Your answer must be the full listing, reproduced exactly.
THE DATA section start
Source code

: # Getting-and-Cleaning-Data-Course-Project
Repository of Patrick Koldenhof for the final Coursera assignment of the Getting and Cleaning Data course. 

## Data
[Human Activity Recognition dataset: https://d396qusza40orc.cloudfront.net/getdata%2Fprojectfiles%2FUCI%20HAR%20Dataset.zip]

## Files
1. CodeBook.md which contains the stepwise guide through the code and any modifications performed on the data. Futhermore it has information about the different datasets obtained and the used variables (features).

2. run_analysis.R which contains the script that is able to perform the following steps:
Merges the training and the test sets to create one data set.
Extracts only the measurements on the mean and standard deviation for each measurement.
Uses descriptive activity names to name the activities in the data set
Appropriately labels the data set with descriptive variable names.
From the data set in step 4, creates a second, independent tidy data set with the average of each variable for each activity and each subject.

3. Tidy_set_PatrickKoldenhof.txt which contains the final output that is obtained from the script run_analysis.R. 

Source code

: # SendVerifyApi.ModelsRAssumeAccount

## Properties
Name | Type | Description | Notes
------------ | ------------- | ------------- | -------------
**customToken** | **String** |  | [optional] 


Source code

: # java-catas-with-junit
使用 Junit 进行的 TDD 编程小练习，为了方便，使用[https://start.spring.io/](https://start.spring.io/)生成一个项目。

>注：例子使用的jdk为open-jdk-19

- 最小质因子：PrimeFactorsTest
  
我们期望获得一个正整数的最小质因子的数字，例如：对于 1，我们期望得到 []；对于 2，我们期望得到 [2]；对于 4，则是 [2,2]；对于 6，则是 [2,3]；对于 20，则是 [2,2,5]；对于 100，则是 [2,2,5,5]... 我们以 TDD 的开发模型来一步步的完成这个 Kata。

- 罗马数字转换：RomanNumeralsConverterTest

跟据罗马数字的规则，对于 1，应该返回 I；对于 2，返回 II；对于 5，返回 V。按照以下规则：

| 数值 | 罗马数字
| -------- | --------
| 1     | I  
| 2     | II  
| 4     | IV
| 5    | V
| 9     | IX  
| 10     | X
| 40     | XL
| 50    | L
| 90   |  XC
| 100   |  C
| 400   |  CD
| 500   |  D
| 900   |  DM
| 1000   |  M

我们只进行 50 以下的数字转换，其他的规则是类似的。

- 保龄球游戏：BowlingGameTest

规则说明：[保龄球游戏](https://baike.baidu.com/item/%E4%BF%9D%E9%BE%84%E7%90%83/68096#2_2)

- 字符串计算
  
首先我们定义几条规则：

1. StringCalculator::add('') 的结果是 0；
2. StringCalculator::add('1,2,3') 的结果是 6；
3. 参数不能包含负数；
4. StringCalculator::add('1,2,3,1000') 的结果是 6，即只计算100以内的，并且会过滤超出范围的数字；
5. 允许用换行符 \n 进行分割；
THE DATA section end
EXERCISE ANSWER:
Source code

: # Getting-and-Cleaning-Data-Course-Project
Repository of Patrick Koldenhof for the final Coursera assignment of the Getting and Cleaning Data course. 

## Data
[Human Activity Recognition dataset: https://d396qusza40orc.cloudfront.net/getdata%2Fprojectfiles%2FUCI%20HAR%20Dataset.zip]

## Files
1. CodeBook.md which contains the stepwise guide through the code and any modifications performed on the data. Futhermore it has information about the different datasets obtained and the used variables (features).

2. run_analysis.R which contains the script that is able to perform the following steps:
Merges the training and the test sets to create one data set.
Extracts only the measurements on the mean and standard deviation for each measurement.
Uses descriptive activity names to name the activities in the data set
Appropriately labels the data set with descriptive variable names.
From the data set in step 4, creates a second, independent tidy data set with the average of each variable for each activity and each subject.

3. Tidy_set_PatrickKoldenhof.txt which contains the final output that is obtained from the script run_analysis.R. 

Source code

: # SendVerifyApi.ModelsRAssumeAccount

## Properties
Name | Type | Description | Notes
------------ | ------------- | ------------- | -------------
**customToken** | **String** |  | [optional] 


Source code

: # java-catas-with-junit
使用 Junit 进行的 TDD 编程小练习，为了方便，使用[https://start.spring.io/](https://start.spring.io/)生成一个项目。

>注：例子使用的jdk为open-jdk-19

- 最小质因子：PrimeFactorsTest
  
我们期望获得一个正整数的最小质因子的数字，例如：对于 1，我们期望得到 []；对于 2，我们期望得到 [2]；对于 4，则是 [2,2]；对于 6，则是 [2,3]；对于 20，则是 [2,2,5]；对于 100，则是 [2,2,5,5]... 我们以 TDD 的开发模型来一步步的完成这个 Kata。

- 罗马数字转换：RomanNumeralsConverterTest

跟据罗马数字的规则，对于 1，应该返回 I；对于 2，返回 II；对于 5，返回 V。按照以下规则：

| 数值 | 罗马数字
| -------- | --------
| 1     | I  
| 2     | II  
| 4     | IV
| 5    | V
| 9     | IX  
| 10     | X
| 40     | XL
| 50    | L
| 90   |  XC
| 100   |  C
| 400   |  CD
| 500   |  D
| 900   |  DM
| 1000   |  M

我们只进行 50 以下的数字转换，其他的规则是类似的。

- 保龄球游戏：BowlingGameTest

规则说明：[保龄球游戏](https://baike.baidu.com/item/%E4%BF%9D%E9%BE%84%E7%90%83/68096#2_2)

- 字符串计算
  
首先我们定义几条规则：

1. StringCalculator::add('') 的结果是 0；
2. StringCalculator::add('1,2,3') 的结果是 6；
3. 参数不能包含负数；
4. StringCalculator::add('1,2,3,1000') 的结果是 6，即只计算100以内的，并且会过滤超出范围的数字；
5. 允许用换行符 \n 进行分割；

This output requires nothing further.